Quanto ao endividamento zero previsto no Orçamento para 2023, Vasco Cordeiro diz que se trata de uma imposição legal, porque “a dívida pública da região já ultrapassou o valor de mais de metade do valor da riqueza que criou no último ano em que existem dados publicados”.

“Na atual conjuntura social e económica, a região não pode deixar de fazer tudo o que estiver ao seu alcance para colocar-se inequivocamente ao lado das famílias e das empresas para ajudá-las a ultrapassar a tormenta que já aí está. O Governo regional está hesitante.
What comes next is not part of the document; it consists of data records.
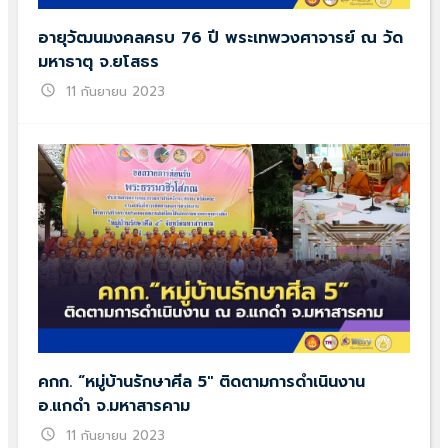
อายุวัฒนมงคลครบ 76 ปี พระเทพวงศาจารย์ ณ วัด
มหาธาตุ จ.ยโสธร
schedule
11 กันยายน 2023
คกก. “หมู่บ้านรักษาศีล 5″ ติดตามการดำเนินงาน
อ.แกดำ จ.มหาสารคาม
schedule
11 กันยายน 2023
Adota medidas a medo, hesita, demora-se, age o mais tarde possível e, algumas vezes, age tarde demais”, descreve.

Quanto ao Plano de Emergência do PS, Vasco Cordeiro diz que “é uma solução forte, robusta e que contempla diversos apoios sociais que são imperativos face às hesitações e ao medo do Governo se chegar à frente pelos açorianos”.

O Orçamento dos Açores para 2023, de cerca de 1,9 mil milhões de euros, começou na segunda-feira a ser debatido no parlamento regional, onde a votação deve começar na quinta-feira.

A Assembleia Legislativa dos Açores é composta por 57 deputados e, na atual legislatura, 25 são do PS, 21 do PSD, três do CDS-PP, dois do PPM, dois do BE, um da Iniciativa Liberal, um do PAN, um do Chega e um deputado independente (eleito pelo Chega).

PSD, CDS-PP e PPM, que juntos representam 26 deputados, assinaram um acordo de governação.

A coligação assinou ainda um acordo de incidência parlamentar com o Chega e com o deputado independente Carlos Furtado (ex-Chega) e o PSD um acordo com a IL.